On Thursday after the bell, shares of Zumiez (NASDAQ: ZUMZ) fell over 5% after the company reported first quarter loss as well as poor comparable store sales. Zumiez is a retailer of apparel, footwear, equipment and accessories for young men and women. The company has reported Q1 results of -$0.08 EPS which beat consensus estimates of -$0.11, and revenue of $173M (-2.6% year-to-year) that beat analysts’ expectations of $172.42M.
Rick Brooks, Chief Executive Officer of Zumiez Inc., stated, “While our monthly comparable sales trends improved as the quarter progressed, the quarter was more challenging than expected. We did experience pockets of strength within our merchandise assortments, however it wasn’t enough to offset the general weakness in consumer demand for our major categories. During this period of instability for the retail industry, we are taking actions aimed at preserving near-term profitability while continuing to make the necessary investments in the business to best position the company for future success. We remain confident that we have the right strategies in place to capitalize on the domestic and international growth opportunities that lie ahead and return greater value to our shareholders over the long-term.”
During the first quarter, same-store sales for the thirteen weeks ended April 30, 2016 declined as much as 7.5% compared to 2015’s Q1 3% growth. This marks the company’s 14th consecutive month of negative same-store sales for May.
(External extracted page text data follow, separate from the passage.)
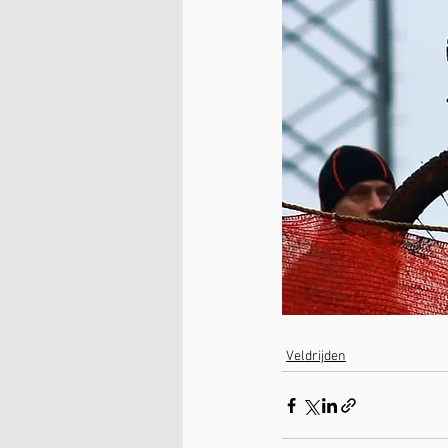
Veldrijden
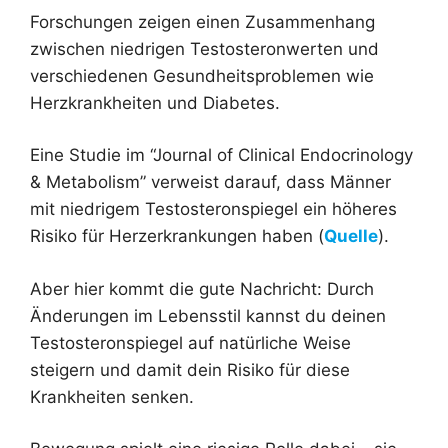
Forschungen zeigen einen Zusammenhang
zwischen niedrigen Testosteronwerten und
verschiedenen Gesundheitsproblemen wie
Herzkrankheiten und Diabetes.
Eine Studie im “Journal of Clinical Endocrinology
& Metabolism” verweist darauf, dass Männer
mit niedrigem Testosteronspiegel ein höheres
Risiko für Herzerkrankungen haben (
Quelle
).
Aber hier kommt die gute Nachricht: Durch
Änderungen im Lebensstil kannst du deinen
Testosteronspiegel auf natürliche Weise
steigern und damit dein Risiko für diese
Krankheiten senken.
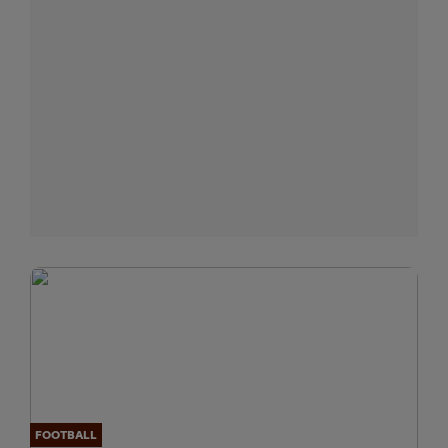
FOOTBALL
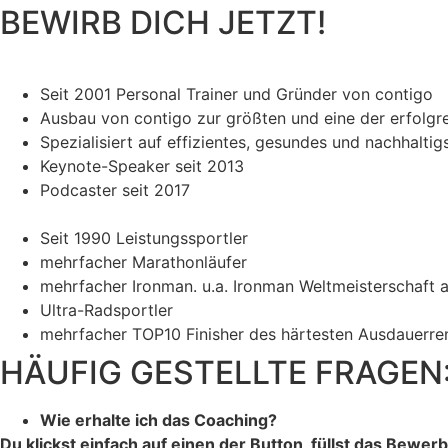
BEWIRB DICH JETZT!
Seit 2001 Personal Trainer und Gründer von contigo
Ausbau von contigo zur größten und eine der erfolgrei
Spezialisiert auf effizientes, gesundes und nachhalti
Keynote-Speaker seit 2013
Podcaster seit 2017
Seit 1990 Leistungssportler
mehrfacher Marathonläufer
mehrfacher Ironman. u.a. Ironman Weltmeisterschaft 
Ultra-Radsportler
mehrfacher TOP10 Finisher des härtesten Ausdauerre
HÄUFIG GESTELLTE FRAGEN
Wie erhalte ich das Coaching?
Du klickst einfach auf einen der Button, füllst das Bew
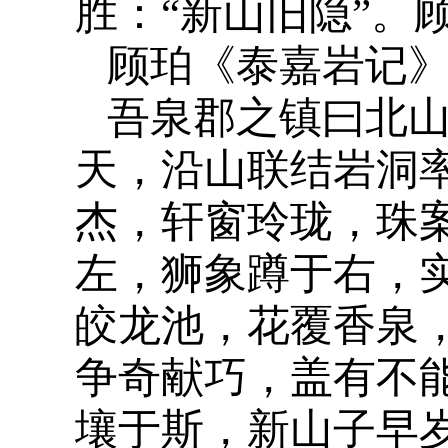
胜：“新山旧隐”。
顾珀《泰嘉岩记》[
吾泉郡之镇曰北
天，沿山联结岩洞
杰，轩窗玲珑，珠
左，狮象蹲于右，
皎龙池，花覆香泉
争奇献巧，盖有不
壤于斯，新山子早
Same-store sales were down 7.6% for the month, compared to a 2.2% decline last year.
Net sales are projected to be in the range of $172 to $176 million resulting in net loss per diluted share of approximately -$0.09 to -$0.13. This guidance is based on an anticipated comparable sales decrease in the 6% to 8% range for the second quarter of fiscal 2016. The Company plans to open nearly 29 new stores in fiscal 2016, including up to 6 stores in Canada and 7 stores in Europe.